Acho que preciso de mais colo que ele, ainda que esteja firme e forte ao seu lado. Minha  missão agora é encontrar tampões bonitos e coloridos que tornem as horas-pirata menos incômodas. Talvez eu mesma compre folhas de E.V.A. bem lindas e os confeccione, algo não muito difícil de se fazer.
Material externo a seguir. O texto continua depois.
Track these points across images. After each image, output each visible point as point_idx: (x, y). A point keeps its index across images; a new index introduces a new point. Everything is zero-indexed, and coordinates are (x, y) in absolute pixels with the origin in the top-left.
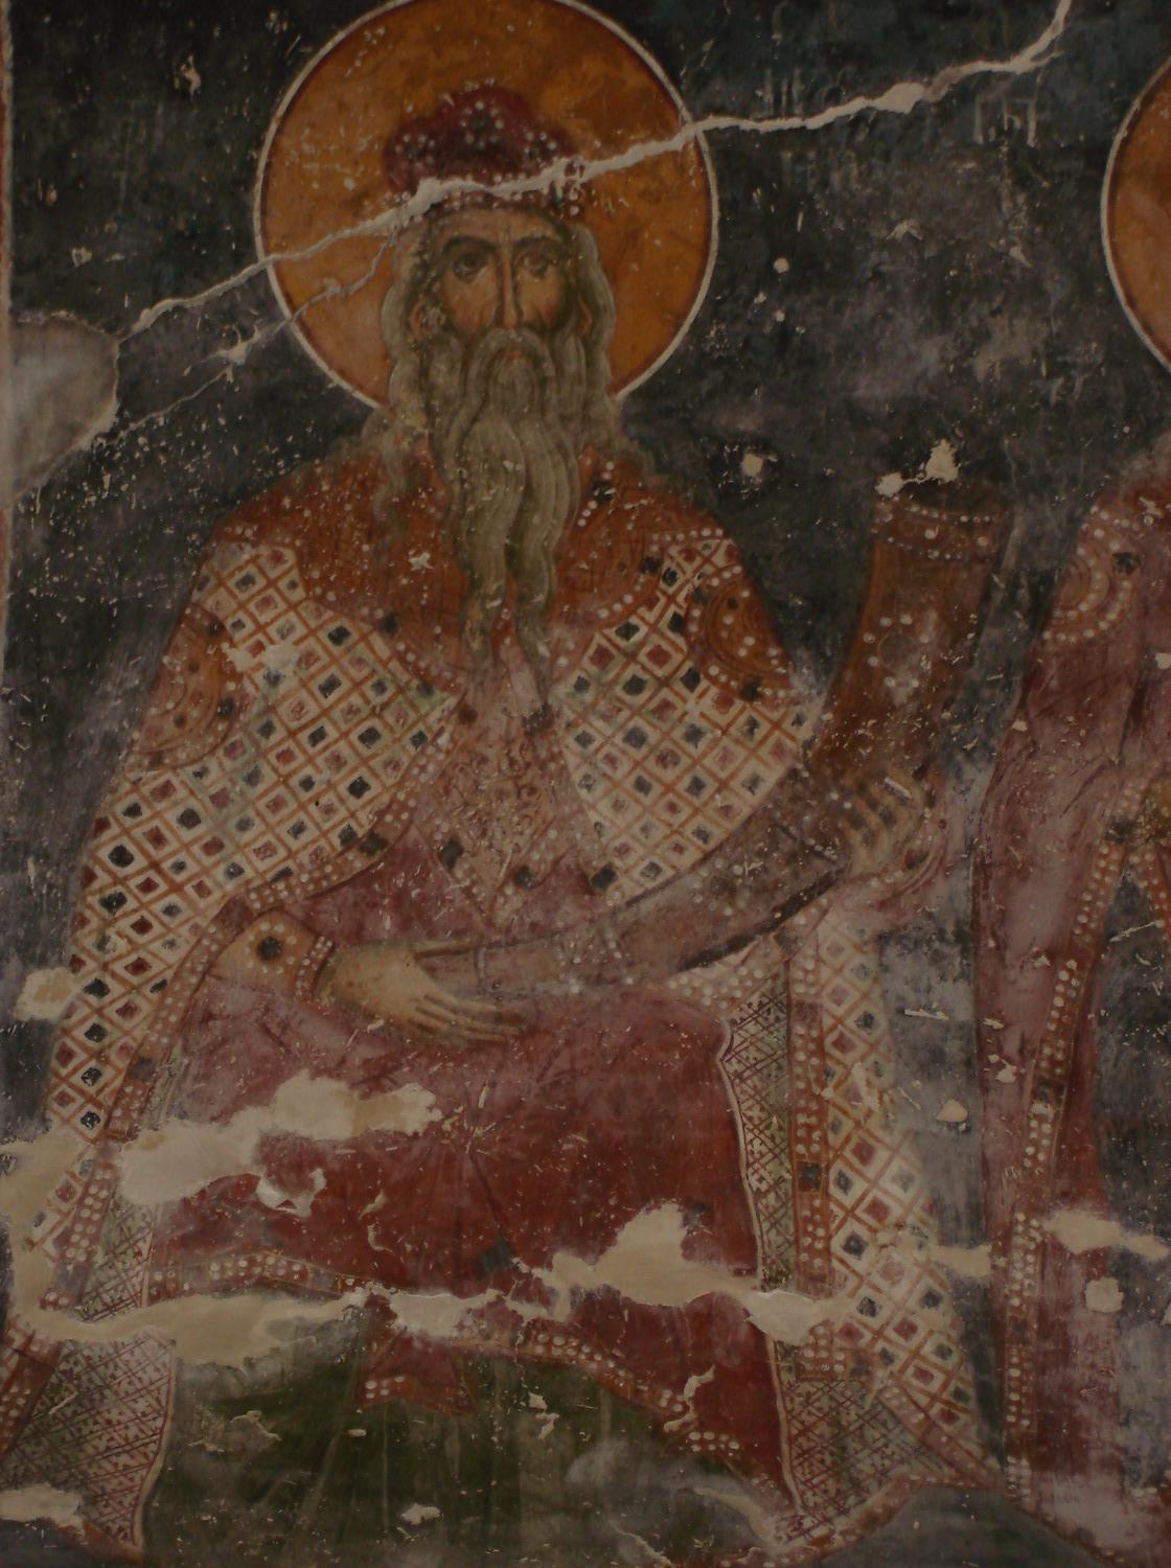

É isso. Vumbora pra frente. A gente gosta de comemorar, então vejamos pelo lado bom. Daqui a meses, quando tudo acabar, a gente comemora tudo outra vez. Ah, sim.

Sunday afternoon




(daqui.)

E daqui de casa. 



 


    
Etc., por horas.

 ***

Desde sempre Ulisses queria uma tomada na sacada, onde fica a esteira elétrica. Para evitar a função de esticar o fio lá para dentro do escritório todas as duas vezes por ano em que usa a esteira. Aí um dia ele aproveitou que um moço viria aqui consertar sei lá o quê e pediu  pra ele resolver isso aí. O moço fez, bateu bateu bateu, furou furou furou, passou fio passou fio, instalou a tomada. Problema resolvido. Mas o Ulisses se esquece que isso já foi feito e aí estica o fio pra dentro do escritório, com se a tomada nova não existisse. Ele é assim. Mas agora tanto faz, porque a esteira queimou mesmo. Problema resolvido.

***

A gente se joga na cama do Arthur pra ler gibi, Arthur, Amanda e eu. O Arthur adora ler em bando. Mas adora porque assim ele tem com quem dividir as historinhas engraçadas. Não consigo ler duas páginas seguidas sem parar para ouvir "hahaha, olha essa, mãe!". E lê a história dele pra mim; ou me mostra a tirinha do final do gibi, com uma das mãos escondendo o último quadrinho, fazendo suspense. A prova de que mãe é bicho tolo é que acho isso lindo - e até estranho quando consigo ler uma historinha toda em silêncio.

***

Quando fui a Nova York, anos atrás, comprei para minha mãe uma caneca cor-de-rosa. Era de um tom fechado, um rosa profundo, quase cereja. Uma cor linda. Tinha o desenho de uma pequena flor e o nome da cidade. Um souvenir clichê para que ela tomasse leite se lembrando de mim. Ela não tomava. Guardou a caneca no armário da sala e seguiu tomando seu leite num copo de vidro. Esse era o jeito que ela tinha de mostrar que valorizava o objeto: preservá-lo, não usar. Depois que ela morreu, eu trouxe a caneca para minha casa. E, do meu jeito, valorizei cada café tomado nela. Rotineiramente, café após café, revivi o dia em que entrei na loja de lembrancinhas em Manhattan e escolhi a caneca mais linda; e me lembrei do lugarzinho no armário da sala de minha mãe em que a caneca morou por anos. Essa semana a caneca caiu no chão e se quebrou. Ela nem usava, penso eu. Mas não adianta. Quebrou-se e fez eco aqui dentro. Várias canecas no armário, é a dela que se quebra. Brinquei de jogo do contente e busquei um pensamento que me tirasse do banzo. Achei. A sala onde morava a caneca fica naquela casa. Que não está mais à venda. Arranquei a placa. Foi-se a caneca, fica a sala.  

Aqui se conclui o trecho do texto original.